Mozambique Mouse Ground Spider

Scientific classification
- Kingdom: Animalia
- Phylum: Arthropoda
- Subphylum: Chelicerata
- Class: Arachnida
- Order: Araneae
- Infraorder: Araneomorphae
- Family: Gnaphosidae
- Genus: Xerophaeus
- Species: X. patricki
- Binomial name: Xerophaeus patricki Purcell, 1907

= Xerophaeus patricki =

- Authority: Purcell, 1907

Species of spider

Xerophaeus patricki is a species of spider in the family Gnaphosidae. It occurs in southern Africa and is commonly known as the Mozambique mouse ground spider.

==Distribution==
Xerophaeus patricki is recorded from Mozambique and South Africa.
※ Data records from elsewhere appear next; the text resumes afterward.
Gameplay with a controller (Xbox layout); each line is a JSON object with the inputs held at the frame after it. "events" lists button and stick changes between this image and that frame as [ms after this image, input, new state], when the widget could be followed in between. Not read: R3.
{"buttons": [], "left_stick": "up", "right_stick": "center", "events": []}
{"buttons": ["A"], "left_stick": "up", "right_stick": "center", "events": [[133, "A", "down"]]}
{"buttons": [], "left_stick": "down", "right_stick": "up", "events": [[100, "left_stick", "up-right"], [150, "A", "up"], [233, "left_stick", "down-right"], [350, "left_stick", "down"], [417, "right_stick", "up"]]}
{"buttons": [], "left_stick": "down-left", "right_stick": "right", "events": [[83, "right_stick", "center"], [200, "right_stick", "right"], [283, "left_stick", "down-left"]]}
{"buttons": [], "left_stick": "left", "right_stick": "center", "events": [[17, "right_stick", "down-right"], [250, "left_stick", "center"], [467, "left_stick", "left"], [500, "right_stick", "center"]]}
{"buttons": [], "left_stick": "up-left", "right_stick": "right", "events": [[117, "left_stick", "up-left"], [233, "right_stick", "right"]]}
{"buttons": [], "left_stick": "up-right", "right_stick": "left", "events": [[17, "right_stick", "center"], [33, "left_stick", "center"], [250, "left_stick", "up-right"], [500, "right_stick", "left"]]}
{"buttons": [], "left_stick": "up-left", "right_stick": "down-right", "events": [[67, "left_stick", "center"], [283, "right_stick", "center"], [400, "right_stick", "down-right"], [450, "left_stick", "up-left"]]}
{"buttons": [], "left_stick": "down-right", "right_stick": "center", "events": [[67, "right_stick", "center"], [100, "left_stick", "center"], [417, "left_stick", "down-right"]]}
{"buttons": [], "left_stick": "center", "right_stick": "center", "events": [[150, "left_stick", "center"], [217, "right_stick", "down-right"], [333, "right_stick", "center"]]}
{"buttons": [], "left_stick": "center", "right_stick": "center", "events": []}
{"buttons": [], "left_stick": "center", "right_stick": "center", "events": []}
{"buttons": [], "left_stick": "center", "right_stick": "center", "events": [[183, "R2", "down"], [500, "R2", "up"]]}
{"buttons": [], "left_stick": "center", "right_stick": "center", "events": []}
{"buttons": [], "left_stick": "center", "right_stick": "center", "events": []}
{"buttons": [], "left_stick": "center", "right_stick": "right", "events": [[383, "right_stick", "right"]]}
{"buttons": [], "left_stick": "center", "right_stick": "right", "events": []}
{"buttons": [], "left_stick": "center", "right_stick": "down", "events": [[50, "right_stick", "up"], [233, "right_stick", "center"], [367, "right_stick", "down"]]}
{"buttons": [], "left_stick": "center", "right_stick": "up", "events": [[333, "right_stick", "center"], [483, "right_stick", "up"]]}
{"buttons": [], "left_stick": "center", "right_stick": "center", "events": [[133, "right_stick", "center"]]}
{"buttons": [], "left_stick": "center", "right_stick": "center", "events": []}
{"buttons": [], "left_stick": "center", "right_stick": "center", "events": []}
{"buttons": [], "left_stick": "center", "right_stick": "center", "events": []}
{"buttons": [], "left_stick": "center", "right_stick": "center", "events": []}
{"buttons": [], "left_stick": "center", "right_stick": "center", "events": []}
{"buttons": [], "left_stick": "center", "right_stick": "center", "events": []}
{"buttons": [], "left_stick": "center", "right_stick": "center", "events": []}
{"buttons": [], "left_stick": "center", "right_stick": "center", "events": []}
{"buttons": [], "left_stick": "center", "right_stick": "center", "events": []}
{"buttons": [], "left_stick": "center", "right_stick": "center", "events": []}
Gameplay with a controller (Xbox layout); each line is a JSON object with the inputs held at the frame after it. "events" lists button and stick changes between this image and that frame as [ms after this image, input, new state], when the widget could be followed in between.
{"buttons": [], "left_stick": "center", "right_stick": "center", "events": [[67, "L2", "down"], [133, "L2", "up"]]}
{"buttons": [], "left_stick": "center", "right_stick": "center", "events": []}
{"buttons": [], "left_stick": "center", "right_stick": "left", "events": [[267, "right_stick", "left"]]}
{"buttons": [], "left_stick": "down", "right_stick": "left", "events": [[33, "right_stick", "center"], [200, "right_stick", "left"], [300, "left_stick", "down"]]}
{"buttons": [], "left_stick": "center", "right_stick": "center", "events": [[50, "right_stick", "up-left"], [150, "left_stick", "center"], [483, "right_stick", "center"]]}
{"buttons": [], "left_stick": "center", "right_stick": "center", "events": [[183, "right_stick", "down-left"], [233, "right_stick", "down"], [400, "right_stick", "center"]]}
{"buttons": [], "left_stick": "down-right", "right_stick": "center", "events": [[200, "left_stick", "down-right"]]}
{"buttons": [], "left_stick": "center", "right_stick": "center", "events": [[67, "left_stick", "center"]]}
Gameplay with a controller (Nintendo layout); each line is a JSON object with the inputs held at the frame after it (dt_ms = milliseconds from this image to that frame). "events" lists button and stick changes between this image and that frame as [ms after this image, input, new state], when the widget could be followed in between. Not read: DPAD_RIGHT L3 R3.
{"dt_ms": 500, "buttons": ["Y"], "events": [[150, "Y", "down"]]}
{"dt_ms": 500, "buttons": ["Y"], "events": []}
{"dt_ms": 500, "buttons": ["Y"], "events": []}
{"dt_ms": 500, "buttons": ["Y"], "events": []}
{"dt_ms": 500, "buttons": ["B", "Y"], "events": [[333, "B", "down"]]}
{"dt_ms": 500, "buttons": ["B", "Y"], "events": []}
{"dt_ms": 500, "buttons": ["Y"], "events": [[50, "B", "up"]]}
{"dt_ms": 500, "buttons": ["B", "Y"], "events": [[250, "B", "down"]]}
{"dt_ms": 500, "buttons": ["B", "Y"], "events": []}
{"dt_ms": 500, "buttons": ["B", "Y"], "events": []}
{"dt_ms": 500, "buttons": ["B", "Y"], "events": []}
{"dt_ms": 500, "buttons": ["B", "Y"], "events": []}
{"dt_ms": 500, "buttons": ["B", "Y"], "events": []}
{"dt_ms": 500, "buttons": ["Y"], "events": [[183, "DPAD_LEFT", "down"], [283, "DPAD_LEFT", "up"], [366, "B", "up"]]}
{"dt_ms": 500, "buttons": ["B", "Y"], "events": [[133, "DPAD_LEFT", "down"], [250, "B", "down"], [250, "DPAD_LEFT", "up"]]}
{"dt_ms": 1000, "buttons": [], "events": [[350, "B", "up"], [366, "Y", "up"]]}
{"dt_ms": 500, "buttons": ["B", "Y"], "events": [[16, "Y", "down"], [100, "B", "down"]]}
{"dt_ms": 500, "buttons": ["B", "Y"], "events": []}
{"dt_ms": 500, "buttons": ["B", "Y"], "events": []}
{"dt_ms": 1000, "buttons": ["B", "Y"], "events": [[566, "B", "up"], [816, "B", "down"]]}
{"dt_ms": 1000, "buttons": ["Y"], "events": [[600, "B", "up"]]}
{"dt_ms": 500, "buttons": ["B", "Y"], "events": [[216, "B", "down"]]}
In South Africa, it is known from Gauteng and Limpopo.

==Habitat and ecology==
The species inhabits the Grassland and Savanna biomes at altitudes ranging from 840 to 1457 m above sea level. Xerophaeus patricki are free-living ground dwellers.

==Conservation==
Xerophaeus patricki is listed as Least Concern by the South African National Biodiversity Institute due to its wide range in southern Africa. There are no significant threats to the species.

==Taxonomy==
The species was originally described by W. F. Purcell in 1907 from Mozambique. The species has not been revised and is known only from the male.